I'll send the logs a bit later. We are staying on version 0.9.0 as we are waiting for a fix that will be added in this PR.
Lately, I've been seeing the following message in the listener.
2024-04-27T07:07:53Z INFO listener-app.listener Job started message received. {"RequestId": 653192, "RunnerId": 76946}
2024-04-27T07:07:53Z INFO listener-app.listener Job started message received. {"RequestId": 653194, "RunnerId": 76949}
2024-04-27T07:07:53Z INFO listener-app.listener Job started message received. {"RequestId": 653193, "RunnerId": 76950}
2024-04-27T07:07:53Z INFO listener-app.listener Deleting last message {"lastMessageID": 180}
2024-04-27T07:07:53Z INFO listener-app.listener Deleting message session
2024-04-27T07:07:53Z INFO listener-app refreshing token {"githubConfigUrl": "https://github.com/<org_name>"}
2024-04-27T07:07:53Z INFO listener-app getting access token for GitHub App auth {"accessTokenURL": "https://api.github.com/app/installations/<installation_id>/access_tokens"}
2024-04-27T07:07:53Z INFO listener-app getting runner registration token {"registrationTokenURL": "https://api.github.com/orgs/<org_name>/actions/runners/registration-token"}
2024-04-27T07:07:53Z INFO listener-app getting Actions tenant URL and JWT {"registrationURL": "https://api.github.com/actions/runner-registration"}
2024/04/27 07:07:54 Application returned an error: failed to handle message: failed to delete message: failed to delete message: {"$id":"1","innerException":null,"message":"The user 'System:PublicAccess;aaaaaaaa-aaaa-aaaa-aaaa-aaaaaaaaaaaa' is not authorized to access this resource.","typeName":"Microsoft.TeamFoundation.Framework.Server.UnauthorizedRequestException, Microsoft.TeamFoundation.Framework.Server","typeKey":"UnauthorizedRequestException","errorCode":0,"eventId":3000}
We use runners that are rarely launched (no more than once or twice a day). Such a message appears during the first launch of the day.
After that, ghalistener
terminates with exit code 1
and the container transitions to Error state. Consequently, tasks stop being processed.

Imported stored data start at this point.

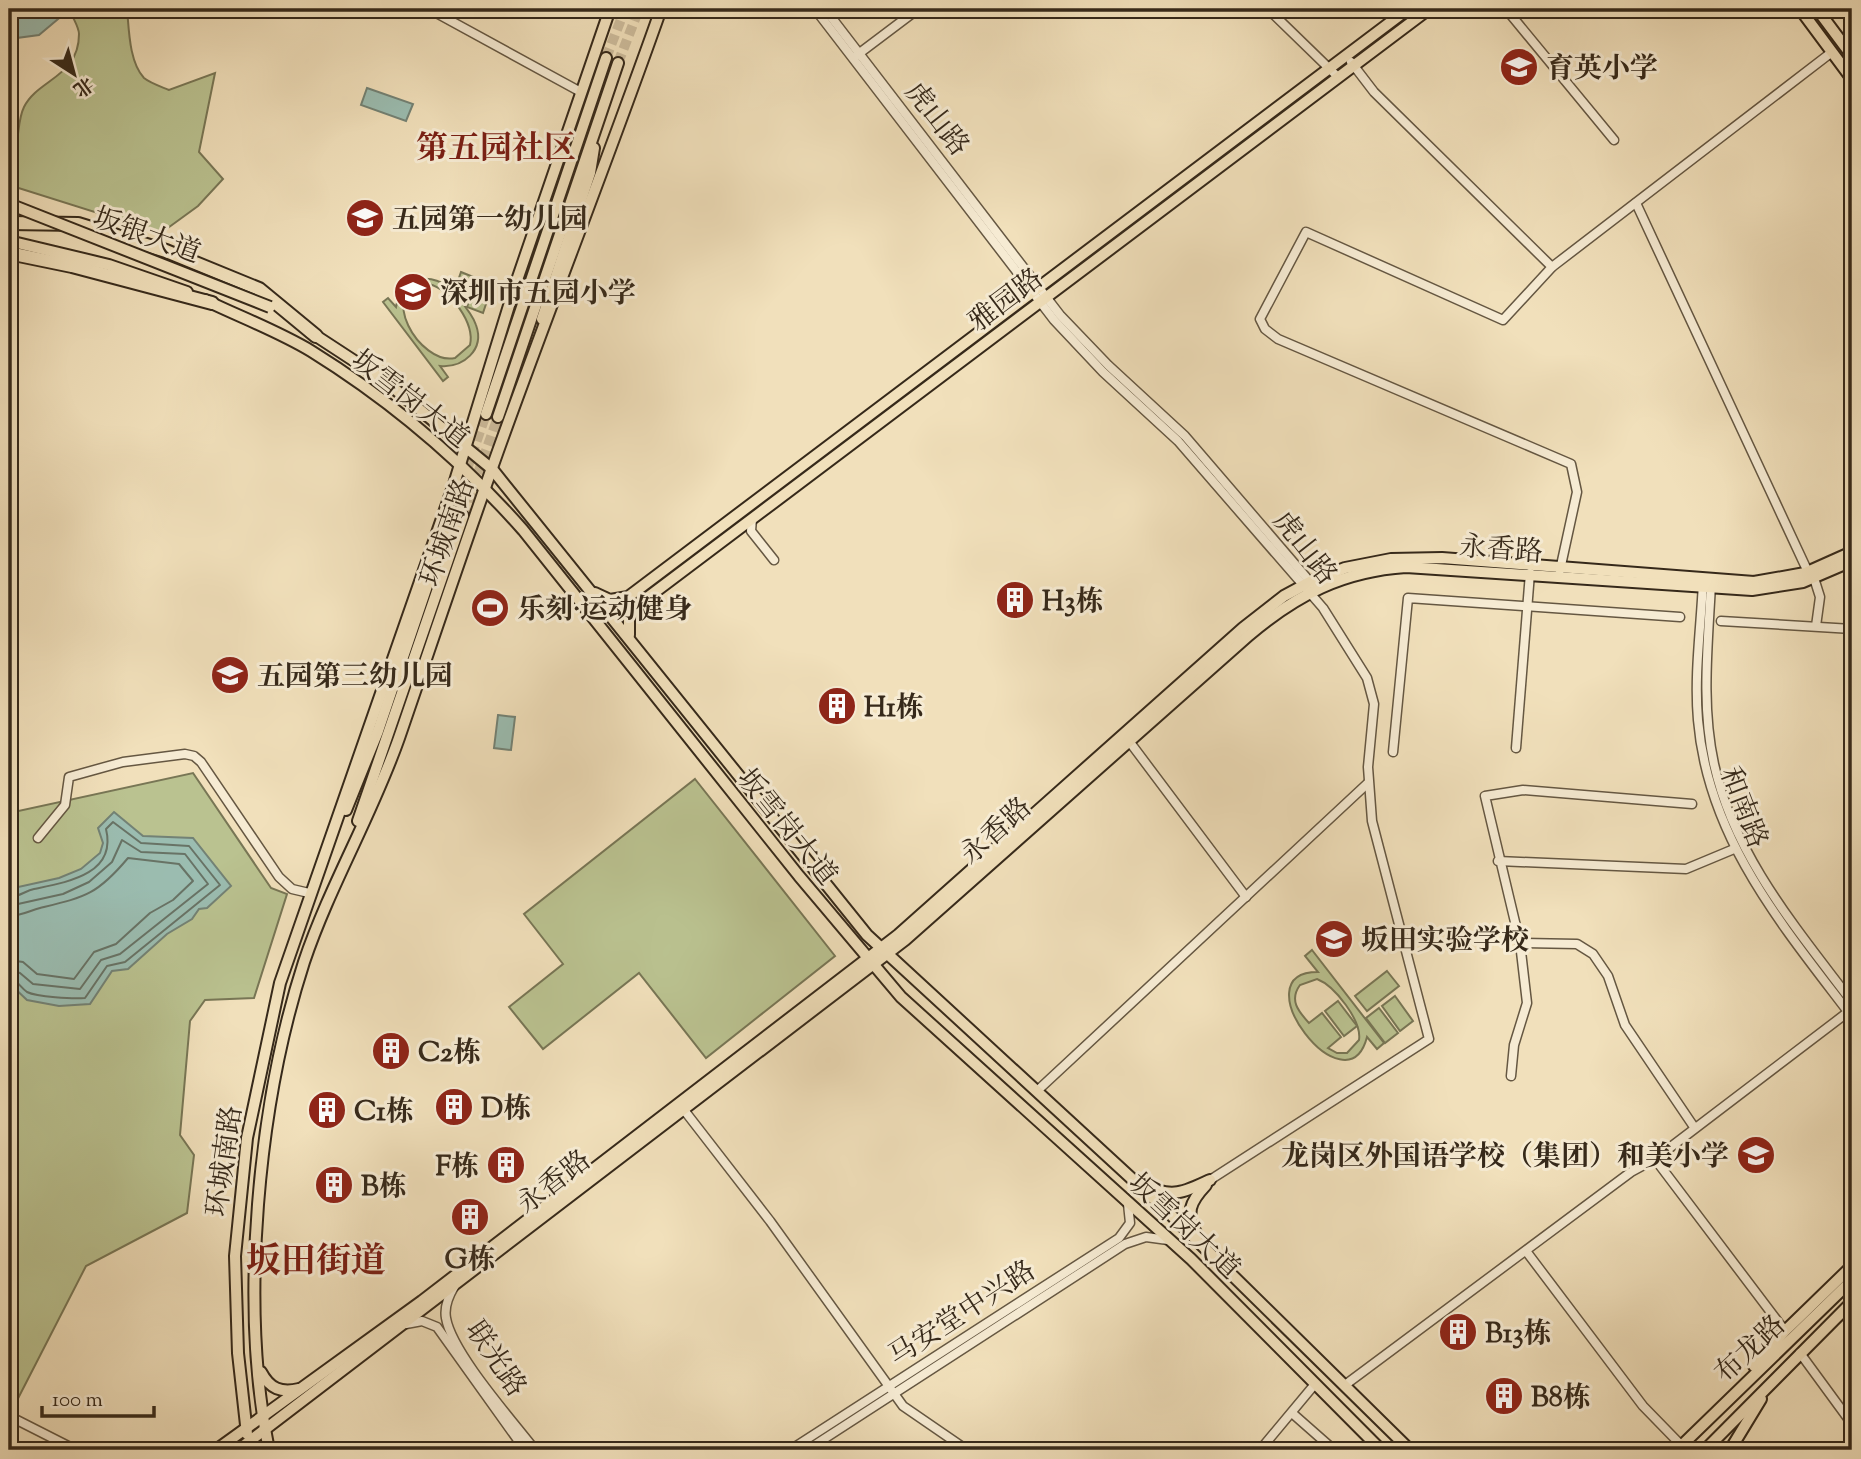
<svg xmlns="http://www.w3.org/2000/svg" width="1861" height="1459" font-family="'Sorts Mill Goudy','Noto Serif SC',serif">
  <style>
    .green { fill: #bac290; stroke: #787655; stroke-width: 2; fill-rule: evenodd }
    .water { fill: #9bbdb1; stroke: #738275; stroke-width: 2 }
    .lines { fill: none; stroke-linecap: round; stroke-linejoin: round }
    .shore { stroke: #687366; stroke-width: 2 }
    .major-tunnel { stroke: #ccbb9b; stroke-width: 10; stroke-dasharray: 10 5; stroke-linecap: butt }
    .minor-casing { stroke: #655742; stroke-width: 11 }
    .major-casing { stroke: #36291a; stroke-width: 14 }
    .highway-casing { stroke: #36291a; stroke-width: 16 }
    .minor { stroke: #f6ebd3; stroke-width: 8 }
    .major { stroke: #f1e0bb; stroke-width: 10 }
    .highway { stroke: #f1e0bb; stroke-width: 12 }
    .major-bridge-casing { stroke: #36291a; stroke-width: 14; stroke-linecap: butt }
    .major-bridge { stroke: #f1e0bb; stroke-width: 10 }
    .labels { text-anchor: middle; stroke-width: 6; stroke-linejoin: round; paint-order: stroke }
    .poi-label { font-size: 28px; font-weight: bold; fill: #36291a; stroke: #f6ebd3; text-anchor: start }
    .street-label { font-size: 28px; fill: #36291a; stroke: #f6ebd3 }
    .quarter-label { font-size: 32px; font-weight: bold; fill: #7a1f14; stroke: #f6ebd3 }
    .district-label { font-size: 35px; font-weight: bold; fill: #7a1f14; stroke: #f6ebd3 }
  </style>
  <rect width="100%" height="100%" fill="#f1e0bb"/>
  <filter id="stains"><feTurbulence type="fractalNoise" baseFrequency=".00286" numOctaves="4"/><feColorMatrix values="0 0 0 0 .2 0 0 0 0 .09 0 0 0 0 .02 0 0 0 .5 -.17"/></filter>
  <radialGradient id="worn" r=".72"><stop offset=".6" stop-color="#630" stop-opacity="0"/><stop offset="1" stop-color="#630" stop-opacity=".3"/></radialGradient>
  <!-- green -->
  <g class="green">
    <path d="M70 9H127C129 29 129 62 144 78 150 83 162 87 169 90L215 73 199 152 223 179 198 206 161 233 9 185V140L18 134C19 126 20 115 24 107 38 79 79 77 79 34 79 26 71 16 70 9Z"/>
    <path d="M461 272 476 278 469 298 454 293C462 303 472 313 476 325 485 350 463 368 440 366L448 377 443 381 383 302 388 298 396 307C401 276 433 270 454 292ZM429 284C450 289 475 323 470 345L455 358C420 366 374 288 429 284Z"/>
    <polygon points="477,278 493,283 483,313 467,307"/>
    <polygon points="193,773 271,888 287,894 254,998 205,1000 190,1021 180,1135 194,1155 187,1213 86,1266 9,1416 9,813"/>
    <polygon points="695,779 835,956 706,1058 639,973 543,1049 509,1007 563,964 524,914"/>
    <path d="M1312 950 1384 1043 1377 1049 1367 1037C1347 1114 1238 972 1318 972L1305 956ZM1317 979C1335 986 1362 1021 1359 1040L1347 1053H1337L1328 1048 1341 1037 1322 1013 1309 1023C1298 1011 1289 1000 1300 985Z"/>
    <polygon points="1387,971 1399,986 1367,1011 1355,996"/>
    <polygon points="1395,996 1413,1021 1400,1031 1382,1006"/>
    <polygon points="1338,1001 1357,1026 1344,1036 1325,1011"/>
    <polygon points="1379,1008 1398,1033 1385,1043 1366,1018"/>
  </g>
  <!-- water -->
  <g class="water">
    <polygon points="9,9 70,9 39,35 9,39"/>
    <polygon points="367,88 413,104 406,121 361,105"/>
    <polygon points="498,715 515,717 511,750 494,748"/>
    <polygon points="114,812 143,836 193,838 231,886 207,908 199,909 192,919 167,934 128,969 112,971 90,1004 59,1006 27,1000 9,983 9,889 59,878 81,869 100,853 103,843 98,828"/>
  </g>
  <g class="lines">
    <!-- shore -->
    <g class="shore">
      <path d="M9 897C19 897 25 891 34 889 68 882 117 874 106 829L113 822 141 843 189 846 220 885 125 962 107 966 85 998C73 999 37 997 27 992 20 987 18 980 9 979"/>
      <polyline points="9,906 63,894 89,882 112,862 122,840 141,852 185,854 208,884 120,954 101,960 80,989 33,984 20,973 9,970"/>
      <path d="M9 916C21 916 29 911 40 908 85 897 97 895 128 858L179 864 193 881 173 900 150 913 116 944 94 952 74 979 37 974 23 962 9 960"/>
    </g>
    <!-- major-tunnel -->
    <g class="major-tunnel">
      <polyline points="606,58 625,9"/>
      <polyline points="618,63 639,9"/>
      <polyline points="452,512 486,414"/>
      <polyline points="463,516 498,417"/>
    </g>
    <defs>
      <g id="minor">
        <polyline points="429,9 579,91"/>
        <polyline points="815,9 1054,320 1103,372 1178,441 1323,608 1367,678 1374,704 1368,767 1372,821 1429,1039 1210,1180"/>
        <polyline points="825,9 1060,315 1108,365 1185,436 1312,584"/>
        <polyline points="1268,9 1338,77"/>
        <polyline points="1506,9 1614,140"/>
        <polyline points="857,55 918,9"/>
        <polyline points="1351,62 1374,92 1552,267"/>
        <polyline points="1636,203 1808,572"/>
        <polyline points="752,519 751,531 774,560"/>
        <polyline points="1560,570 1577,492 1571,464 1278,339 1265,329 1260,319 1306,232 1503,320 1552,267 1832,52"/>
        <polyline points="1814,578 1820,597 1816,626"/>
        <path d="M1703 582C1701 628 1694 674 1698 720 1708 839 1783 926 1852 1017"/>
        <path d="M1711 584C1708 644 1701 705 1714 764 1734 856 1797 929 1852 1002"/>
        <polyline points="1721,621 1852,629"/>
        <polyline points="1129,741 1246,897"/>
        <polyline points="1516,748 1530,573"/>
        <polyline points="1393,752 1408,598 1680,617"/>
        <polyline points="38,838 65,805 69,777 123,762 185,754 194,756 201,762 279,877 292,889 309,893"/>
        <polyline points="1498,861 1686,869 1734,849"/>
        <polyline points="1520,943 1577,944 1593,954 1608,976 1625,1025 1694,1127"/>
        <polyline points="1511,1076 1514,1045 1527,1003 1520,943 1485,796 1523,790 1692,804"/>
        <polyline points="1037,1091 1368,783"/>
        <polyline points="684,1110 770,1221 903,1406 967,1450"/>
        <polyline points="1655,1159 1785,1331"/>
        <polyline points="1526,1251 1643,1406 1681,1445"/>
        <path d="M454 1287C448 1297 444 1307 446 1318 452 1353 512 1420 535 1450"/>
        <polyline points="406,1324 422,1321 437,1327 525,1450"/>
        <polyline points="1800,1353 1852,1424"/>
        <polyline points="1345,1385 1631,1172 1655,1159 1852,1009"/>
        <polyline points="1292,1413 1334,1450"/>
        <polyline points="9,1416 76,1450"/>
        <polyline points="790,1450 1119,1238 1130,1223 1128,1204"/>
        <polyline points="807,1450 1125,1244 1146,1237 1168,1240"/>
        <polyline points="1260,1450 1315,1384"/>
      </g>
      <g id="major">
        <polyline points="1800,9 1852,79"/>
        <polyline points="1817,9 1852,56"/>
        <polyline points="9,241 109,265 187,292"/>
        <path d="M205 300C240 317 278 331 311 351 390 400 462 461 523 530L799 876 901 997 1191 1259 1381 1450"/>
        <polyline points="542,319 590,173 594,148"/>
        <polyline points="310,332 385,381 492,469 867,935 1168,1212 1410,1450"/>
        <polyline points="486,414 606,58"/>
        <polyline points="498,417 618,63"/>
        <polyline points="595,593 610,600 628,597 1408,9"/>
        <polyline points="629,635 629,617 639,604 1429,9"/>
        <polyline points="346,810 378,731 452,512"/>
        <polyline points="358,821 463,516"/>
        <path d="M1145 1185C1171 1199 1185 1192 1210 1180"/>
        <path d="M1197 1235C1185 1213 1190 1202 1206 1185"/>
        <polyline points="1754,1366 1785,1331 1852,1266"/>
        <path d="M261 1372C270 1389 281 1393 299 1389"/>
        <polyline points="247,1434 238,1353 235,1256 247,1138 280,983 454,484 515,286 610,9"/>
        <polyline points="216,1450 422,1301 898,935 1243,628 1284,596 1310,582 1345,568 1391,559 1442,558 1754,582 1805,573 1852,552"/>
        <path d="M238 1450 905 940 1248 636C1296 595 1343 571 1406 567L1752 590 1803 582 1852 561"/>
        <path d="M269 1450C239 1304 258 1104 304 962 330 885 372 815 399 738 432 642 464 546 498 451 551 303 609 157 661 9"/>
        <polyline points="1677,1450 1852,1280"/>
        <polyline points="1705,1450 1852,1302"/>
        <polyline points="1730,1450 1761,1399"/>
      </g>
      <g id="highway">
        <polyline points="9,223 78,224 166,251 259,289 316,336"/>
        <polyline points="9,253 72,266 212,303"/>
      </g>
    </defs>
    <!-- minor casing -->
    <use href="#minor" class="minor-casing"/>
    <!-- major casing -->
    <use href="#major" class="major-casing"/>
    <!-- highway casing -->
    <use href="#highway" class="highway-casing"/>
    <!-- minor -->
    <use href="#minor" class="minor"/>
    <!-- major -->
    <use href="#major" class="major"/>
    <!-- highway -->
    <use href="#highway" class="highway"/>
    <defs>
      <polyline id="major-bridge" points="9,204 270,307"/>
    </defs>
    <!-- major-bridge casing -->
    <use href="#major-bridge" class="major-bridge-casing"/>
    <!-- major-bridge -->
    <use href="#major-bridge" class="major-bridge"/>
  </g>
  <!-- icons -->
  <defs>
    <symbol id="school-disc" viewBox="-11 -11 22 22"><circle r="9.5" fill="#8f2418" stroke="#f6ebd3"/><path d="M0-5L7-2L0 1L-7-2ZM-4 1L0 2.5L4 1V4Q0 6-4 4Z" fill="#fff"/></symbol>
    <symbol id="building-disc" viewBox="-11 -11 22 22"><circle r="9.5" fill="#8f2418" stroke="#f6ebd3"/><path d="M-4-6H4V6H1V3H-1V6H-4ZM-2.5-4.3h1.7v1.8h-1.7ZM.8-4.3h1.7v1.8H.8ZM-2.5-1h1.7V.8h-1.7ZM.8-1h1.7V.8H.8Z" fill="#fff"/></symbol>
    <symbol id="stadium-disc" viewBox="-11 -11 22 22"><circle r="9.5" fill="#8f2418" stroke="#f6ebd3"/><path d="M0-5a6.5 5 0 1 0 0 10a6.5 5 0 1 0 0-10ZM-3.5-1.8h7v3.6h-7Z" fill="#fff"/></symbol>
  </defs>
  <g fill-rule="evenodd">
    <use href="#school-disc" x="1497" y="45" width="44" height="44"/>
    <use href="#school-disc" x="343" y="196" width="44" height="44"/>
    <use href="#school-disc" x="391" y="270" width="44" height="44"/>
    <use href="#building-disc" x="993" y="578" width="44" height="44"/>
    <use href="#stadium-disc" x="468" y="586" width="44" height="44"/>
    <use href="#school-disc" x="208" y="653" width="44" height="44"/>
    <use href="#building-disc" x="815" y="684" width="44" height="44"/>
    <use href="#school-disc" x="1312" y="917" width="44" height="44"/>
    <use href="#building-disc" x="369" y="1029" width="44" height="44"/>
    <use href="#building-disc" x="432" y="1085" width="44" height="44"/>
    <use href="#building-disc" x="305" y="1088" width="44" height="44"/>
    <use href="#school-disc" x="1734" y="1133" width="44" height="44"/>
    <use href="#building-disc" x="484" y="1143" width="44" height="44"/>
    <use href="#building-disc" x="312" y="1163" width="44" height="44"/>
    <use href="#building-disc" x="448" y="1195" width="44" height="44"/>
    <use href="#building-disc" x="1436" y="1310" width="44" height="44"/>
    <use href="#building-disc" x="1482" y="1374" width="44" height="44"/>
  </g>
  <g class="labels">
    <!-- poi labels -->
    <g class="poi-label">
      <text x="1546" y="77">育英小学</text>
      <text x="392" y="228">五园第一幼儿园</text>
      <text x="440" y="302">深圳市五园小学</text>
      <text x="1042" y="610">H3栋</text>
      <text x="517" y="618">乐刻·运动健身</text>
      <text x="257" y="685">五园第三幼儿园</text>
      <text x="864" y="716">H1栋</text>
      <text x="1361" y="949">坂田实验学校</text>
      <text x="418" y="1061">C2栋</text>
      <text x="481" y="1117">D栋</text>
      <text x="354" y="1120">C1栋</text>
      <text x="1729" y="1165" text-anchor="end">龙岗区外国语学校（集团）和美小学</text>
      <text x="479" y="1175" text-anchor="end">F栋</text>
      <text x="361" y="1195">B栋</text>
      <text x="470" y="1268" text-anchor="middle">G栋</text>
      <text x="1485" y="1342">B13栋</text>
      <text x="1531" y="1406">B8栋</text>
    </g>
    <!-- street labels -->
    <g class="street-label">
      <text transform="translate(938 118) rotate(52)" y="10">虎山路</text>
      <text transform="translate(147 234) rotate(20)" y="10">坂银大道</text>
      <text transform="translate(1005 299) rotate(-37)" y="10">雅园路</text>
      <text transform="translate(411 398) rotate(38)" y="10">坂雪岗大道</text>
      <text transform="translate(446 532) rotate(-71)" y="10">环城南路</text>
      <text transform="translate(1306 547) rotate(52)" y="10">虎山路</text>
      <text transform="translate(1501 548) rotate(4)" y="10">永香路</text>
      <text transform="translate(1745 807) rotate(69)" y="10">和南路</text>
      <text transform="translate(788 826) rotate(51)" y="10">坂雪岗大道</text>
      <text transform="translate(995 830) rotate(-42)" y="10">永香路</text>
      <text transform="translate(223 1161) rotate(-82)" y="10">环城南路</text>
      <text transform="translate(553 1181) rotate(-38)" y="10">永香路</text>
      <text transform="translate(1185 1225) rotate(43)" y="10">坂雪岗大道</text>
      <text transform="translate(961 1312) rotate(-33)" y="10">马安堂中兴路</text>
      <text transform="translate(1749 1348) rotate(-43)" y="10">布龙路</text>
      <text transform="translate(497 1358) rotate(56)" y="10">联光路</text>
    </g>
    <!-- quarter labels -->
    <g class="quarter-label">
      <text x="496" y="158">第五园社区</text>
    </g>
    <!-- district labels -->
    <g class="district-label">
      <text x="316" y="1272">坂田街道</text>
    </g>
  </g>
  <!-- margin -->
  <rect width="1861" height="1459" fill="none" stroke="#f1e0bb" stroke-width="35"/>
  <rect x="10" y="10" width="1840" height="1438" fill="none" stroke="#36291a" stroke-width="3.5"/>
  <rect x="18" y="18" width="1826" height="1424" fill="none" stroke="#36291a" stroke-width="2"/>
  <!-- north arrow -->
  <g transform="translate(74 74) rotate(144)" stroke="#f6ebd3" stroke-width="5" paint-order="stroke">
  <path d="M0-5L12 26L0 18L-12 26Z" fill="#36291a"/>
  <text y="-10" font-size="19" font-weight="bold" text-anchor="middle" fill="#36291a">北</text>
  </g>
  <!-- scale -->
  <path d="M42 1406v10h112v-10" fill="none" stroke="#36291a" stroke-width="3.5"/>
  <text x="52" y="1406" font-size="21" fill="#36291a" stroke="#f6ebd3" stroke-width="5" paint-order="stroke">100 m</text>
  <rect width="100%" height="100%" filter="url(#stains)"/>
  <rect width="100%" height="100%" fill="url(#worn)"/>
</svg>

Today, after I added a restart policy, there have been no messages so far. I will continue to observe and provide additional information when it becomes available.
Hey everyone, I believe we found the root cause of this issue, and it is now fixed in 0.9.2. This was the fix: https://github.com/actions/actions-runner-controller/pull/3529
I will leave this issue opened for now until someone confirms they are not seeing these problems with the newest release :relaxed:
I think this issue is safe to close now since there are no reports of listener crashes in the latest release. Thank you all for providing more information, and please let us know if you experience any issues like this again!